For the autoencoder, it seems that choosing all samples from the same tissue of origin performs slightly better than choosing 25 percentile and above mostly correlated samples from the same tissue of origin. Interestingly, choosing top 50 mostly correlated samples from any tissue performs reasonably well or even better in some cancers, where the tissue of origin was misclassified such as the varying genes method for stomach adenocarcinoma (Additional file 1: Table S1). This is very significant because in many cases, where we may have no or an insufficient number of matched normal tissues, we may use normal samples from other sites. For example, in the three kidney cancers: Kidney Clear Cell Carcinoma, Kidney Papillary Cell Carcinoma and Kidney Chromophobe, our analysis suggests three cancers can share the same reference tissue sites despite the differences of origin within the kidney.
One additional question we assessed is how many normal samples are sufficient for proper disease signature-related analyses? We found that even a relatively low number of normal samples may be sufficient for calculating differential expression. For bladder urothelial cancer, for example, the autoencoder selected the bladder GTEx site which consists of only nine tissue samples (Fig. 1) for a correlation of 0.924; filtering for tissues above the 25th percentile left only seven tissue samples for a correlation of 0.926. When we used a strategy that selected more tissues, i.e. using autoencoder top 50 method, 50 sample tissues were used (9 from bladder and 41 from other top correlated sites), which produced a slight drop of correlation to 0.847. This indicates that even a relatively low number of reference tissue samples may provide a robust match.

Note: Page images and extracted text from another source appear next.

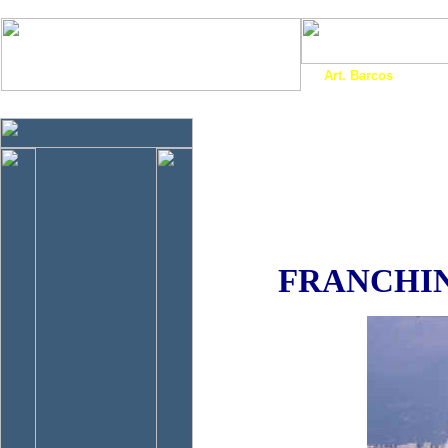
Art. Barcos
Cat
InfoNáutic
Charter
Empresas
Motos Agua
Tie
FRANCHINI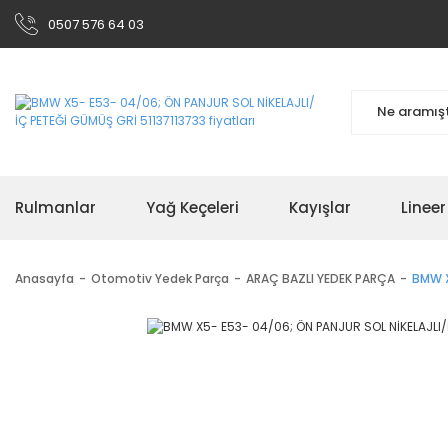
0507 576 64 03
Rulmanlar
Yağ Keçeleri
Kayışlar
Linee
Anasayfa
Otomotiv Yedek Parça
ARAÇ BAZLI YEDEK PARÇA
BMW X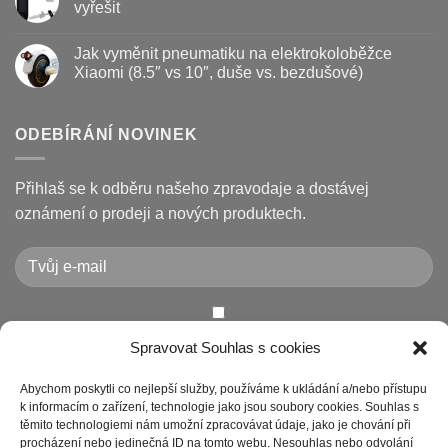
prodloužit
brzdové
textu
vyřešit
životnost
destičky
s
a
názvem
Žádné
kotouč
Nejčastější
komentáře
Jak vyměnit pneumatiku na elektrokoloběžce
na
poruchy
u
koloběžce
koloběžek
textu
Xiaomi (8.5″ vs 10″, duše vs. bezdušové)
Kugoo
s
a
názvem
Žádné
jak
Chybové
komentáře
je
kódy
u
opravit
displeje
textu
ODEBÍRÁNÍ NOVINEK
Xiaomi
s
M365
názvem
/
Jak
Pro
vyměnit
Přihlaš se k odběru našeho zpravodaje a dostávej
a
pneumatiku
jak
na
oznámení o prodeji a nových produktech.
je
elektrokoloběžce
vyřešit
Xiaomi
(8.5″
vs
10″,
duše
vs.
bezdušové)
Chcete-li odeslat tento formulář, musíte přijmout naše
Spravovat Souhlas s cookies
Prohlášení o ochraně osobních údajů
Abychom poskytli co nejlepší služby, používáme k ukládání a/nebo přístupu
k informacím o zařízení, technologie jako jsou soubory cookies. Souhlas s
těmito technologiemi nám umožní zpracovávat údaje, jako je chování při
procházení nebo jedinečná ID na tomto webu. Nesouhlas nebo odvolání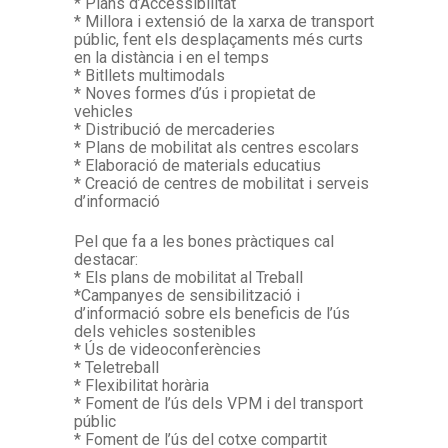
* Plans d’Accessibilitat
* Millora i extensió de la xarxa de transport
públic, fent els desplaçaments més curts
en la distància i en el temps
* Bitllets multimodals
* Noves formes d’ús i propietat de
vehicles
* Distribució de mercaderies
* Plans de mobilitat als centres escolars
* Elaboració de materials educatius
* Creació de centres de mobilitat i serveis
d’informació
Pel que fa a les bones pràctiques cal
destacar:
* Els plans de mobilitat al Treball
*Campanyes de sensibilització i
d’informació sobre els beneficis de l’ús
dels vehicles sostenibles
* Ús de videoconferències
* Teletreball
* Flexibilitat horària
* Foment de l’ús dels VPM i del transport
públic
* Foment de l’ús del cotxe compartit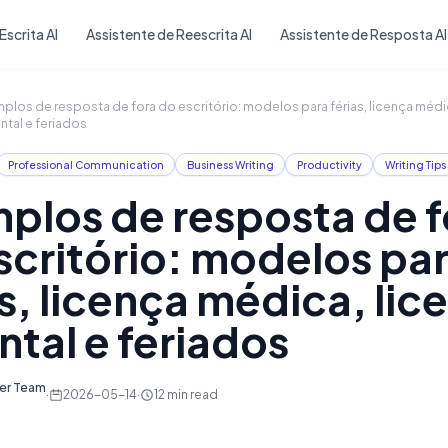
Skip to main content
Escrita AI
Assistente de Reescrita AI
Assistente de Resposta AI
plos de resposta de fora do escritório: modelos para férias, licença médi
ntal e feriados
Professional Communication
Business Writing
Productivity
Writing Tips
plos de resposta de f
scritório: modelos pa
as, licença médica, lic
ntal e feriados
ter Team
·
2026-05-14
·
12
min read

Finally, we assessed whether it is a better strategy overall to select all samples from the same tissue site as the cancer of interest or only those that are correlated to the tumor sample. We found that the samples producing the best performance are sites where the tumor developed or closely related sites. However, when it is not possible to use such sites (e.g., when there are no available data), it is feasible to use top correlated tissues as seen from the top 50 methods. However, we found that for some cancers, even choosing top correlated sites can still produce erratic results, such as in the case of lung squamous cell cancer. In this case, the correlations for all non-random methods were between 0.1–0.3 which was not even able to beat the random tissue selection (Additional file 1: Table S1). Along these lines, we evaluated differential expression similarity using samples from a different origin than the cancer of interest. For example, in two kidney cancers, Kidney Papillary Carcinoma and Kidney Chromophobe the kidney cortex were computed as the top site, for Head and Neck carcinoma the esophagus-mucosa was the top site. Their high correlation with case-control > 0.8 indicates that choosing sites at different origin but proximal to the cancer will provide good disease signatures (Additional file 1: Table S1).
Assign normal tissues for cancers with low case-control pairs
Since there were 18 cancers with insufficient number of adjacent normal tissues, we use our computational approach to assign a primary site for each. Of the 18 cancers, the autoencoder method was able to determine 10 correct sites, whereas using the top 5000 varying genes only produced 4 correct sites (Fig. 8). This suggests an autoencoder can select proper samples to create disease signatures for those cancers.